A prenatal ultrasound performed at the 25th week of pregnancy revealed the girl had a pocket of fluid at the back of her neck (nuchal translucency) and her heart was abnormally enlarged (myocardial hypertrophy). Further examination, including a type of DNA analysis, failed to identify a cause for these symptoms.

She had multiple bruises at birth, an overall grey skin color, and her urine was reddish.

Blood tests showed she had low levels of red blood cells, white blood cells, and platelets. She also had high levels of lactate dehydrogenase, a marker of tissue damage, and abnormal liver function.

A bone marrow biopsy was then performed, as physicians suspected she might have macrophage activation syndrome, a condition caused by the excessive activation of certain immune cells.

However, tissue analysis revealed the presence of dark red porphyrin deposits. Further examination of urine and blood samples also showed the presence of high levels of porphyrins, the hallmark feature of porphyrias.

A detailed DNA analysis then revealed she had a mutation in both copies of the UROS gene, one inherited from each parent, confirming the diagnosis of CEP.

The identified mutation (p.Cys73Arg), which accounts for more than a third of CEP cases, led to the replacement of the amino acid cysteine for the amino acid arginine at position 73 of the protein sequence. (Amino acids are protein building blocks.)

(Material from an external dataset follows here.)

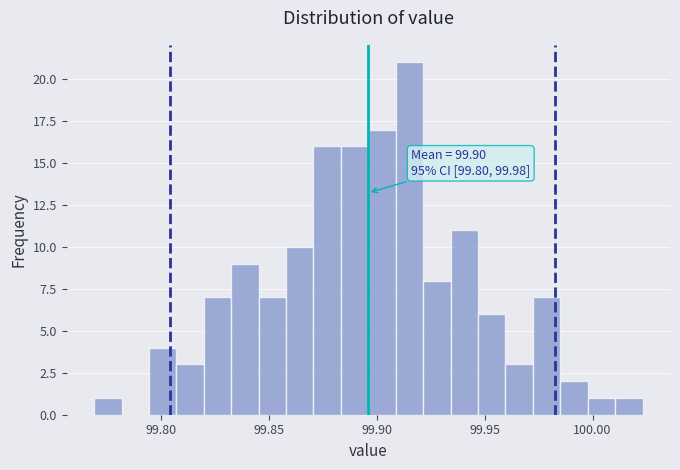

Around what value on the x-axis is the tallest bar? Give the approximate position of its centre, as read against the axis.

99.915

Past studies have shown that a cysteine at position 73 is not necessary for the enzyme’s activity. Yet, a change to arginine at this particular position accelerates the unfolding and clumping of the protein.

Individuals carrying this mutation can experience severe disease manifestations, ranging from fluid buildup and death before birth, to severe anemia.

“In this extremely rare case, a bone marrow transplantation is considered before [she is] 1 year old as it is the only curative treatment of severe cases,” the researchers wrote.